3 Copy number calling

3.1 Transform bam files

To be able to efficiently count reads in (variable width) genomic windows, we first transform bam files into bed files. We do this using the bamtobed function from bedtools. We make sure we only select reads that have a high mapping quality and are properly mapped (and paired in the case of paired-end sequencing). We only select chromosomes 1-22 and X and make sure the the bed file is properly sorted afterwards. We call this as follows:

samtools view -q 30 -F 1024 -b {input} | bedtools bamtobed | grep -E '^[0-9]|^X|^chr[0-9]|^chrX' |\
sort -k1,1V -k2,2n -k3,3n | gzip -c > {output}

3.2 Count reads

We then use a file containing variable width bins, which can be found in the github repository here, and count the reads in each genomic region. We use bedtools intersect to do this. We run this per sample and then combine all the samples (normally all 384 cells from one library) into one large file.

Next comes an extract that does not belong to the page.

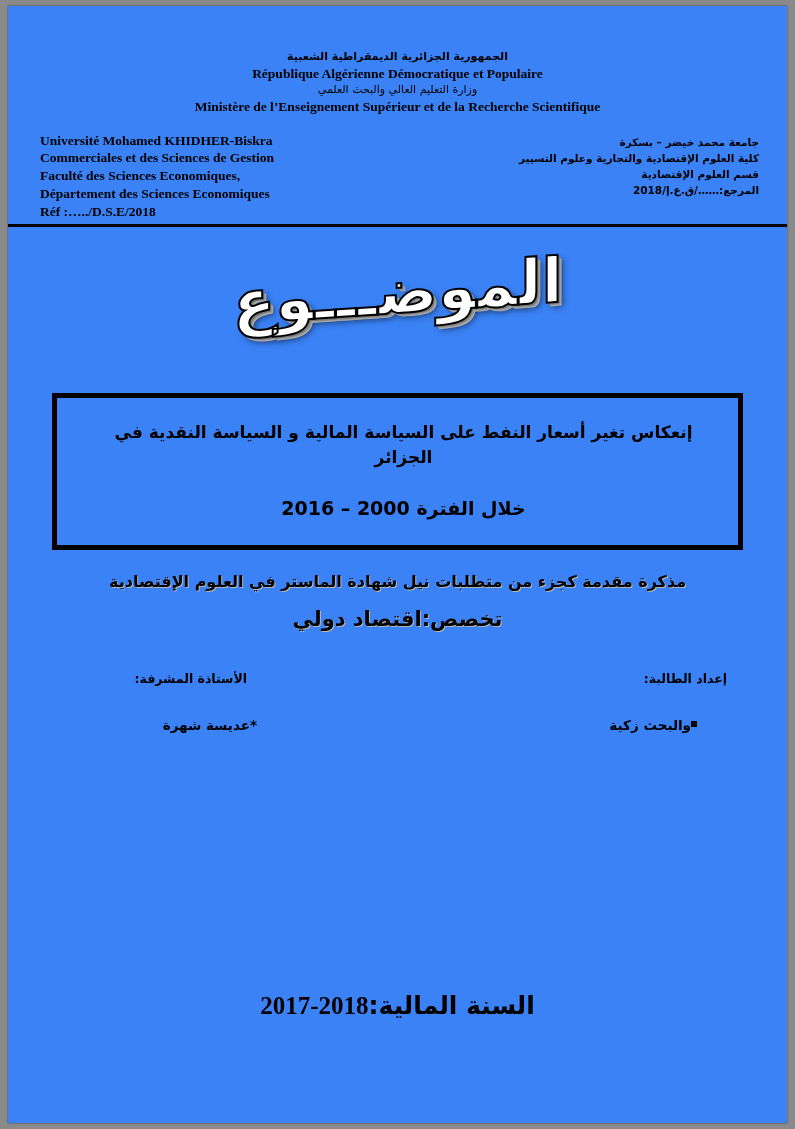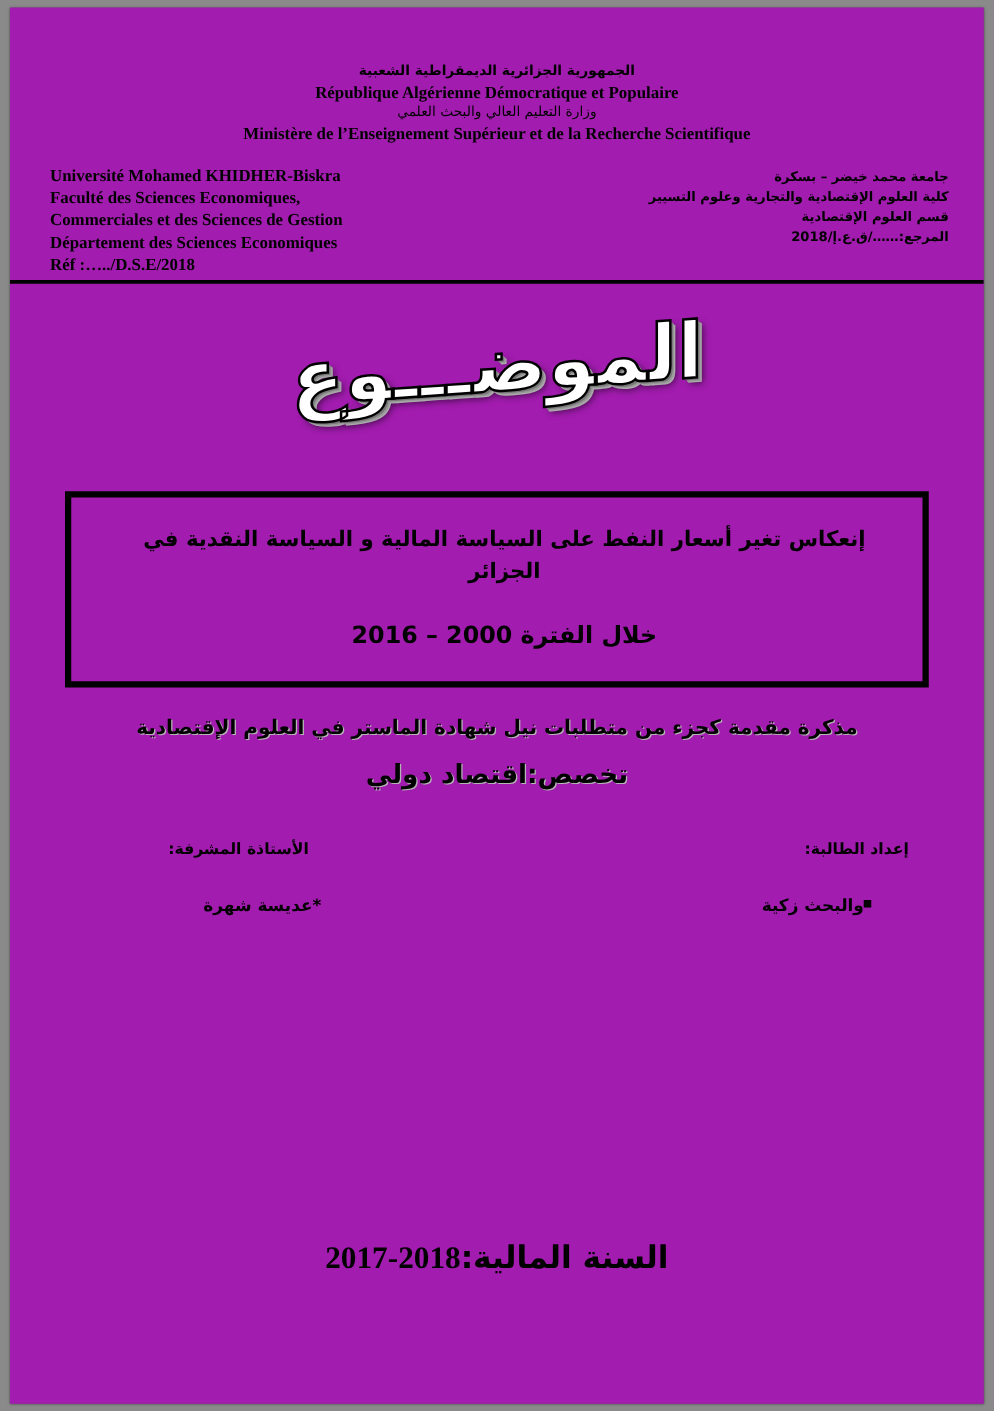"الجمهورية الجزائرية الديمقراطية الشعبية" .page { background: #a21caf -> #3b82f6 }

echo {sample_name} > {output}
bedtools intersect -nonamecheck -F 0.5 -sorted -c -a {variable_width_bin_file} -b {input.bed} | cut -f4 >> {output}
paste {input_files} | gzip > {output_file}

3.3 Calling copy numbers

The above generated files are then used to call copy numbers. We use a custom script to call copy number profiles and there are, depending on the use-case, different ways to run this script. Below is an example call and we will explain the parameters used after that.

Rscript cnv_calling.R --counts {counts} --bins {bins} --binsize {binsize} --blacklist {blacklist} --normseg {normseg} --gc {gc_file} --segmentation {segmentation_type} --penalty {segmentation_penalty} --type single --randomforest {path_to_randomforest_model} --rfthreshold {rf_threshold} --removethreshold {removethreshold} --minploidy {minploidy} --maxploidy {maxploidy} --minpurity {minpurity} --maxpurity {maxpurity} --sex {sex} --threads {threads} --output {output}

Below you can find a brief explanation of the different parameters:

  • counts: file containing binned counts
  • bins: file containing bins
  • binsize: integer denoting binsize used
  • blacklist: file containing regions that should be filtered out (telomeric/centromeric regions for instance)
  • normseg: additional normalization of regions if required
  • segmentation: either ‘joint’ or ‘single’ for multipcf or CBS segmentation, respectively.
  • penalty: penalty threshold used for joint segmentation. If using single segmentation this should be replaced by --prune {prune_penalty} and --alpha {alpha_penalty}
  • type: ‘single’ or ‘bulk’ depending on if it’s single-cell sequencing or bulk sequencing
  • randomforest: path to the randomforest model
  • rfthreshold: threshold used for randomforest classification
  • minploidy, maxploidy, minpurity and maxpurity: minimum and maximum purity/ploidies for grid search
  • sex: either male or female depending on sex of the sample sequenced
  • threads: number of threads to use for parallel processing
  • output: output directory

3.4 Generate plots

Finally, we generate some profile plots and genomewide heatmaps based on the accomplished copy number calling. We do this with a custom R script which can be called as follows:

Rscript  plotting.R --rds {input} --runtype {run_type} --threads {threads} --outdir {outdir}

Just like the preprocessing section, the copy number calling is also automatized and wrapped in a snakemake pipeline and is available in the github repository here.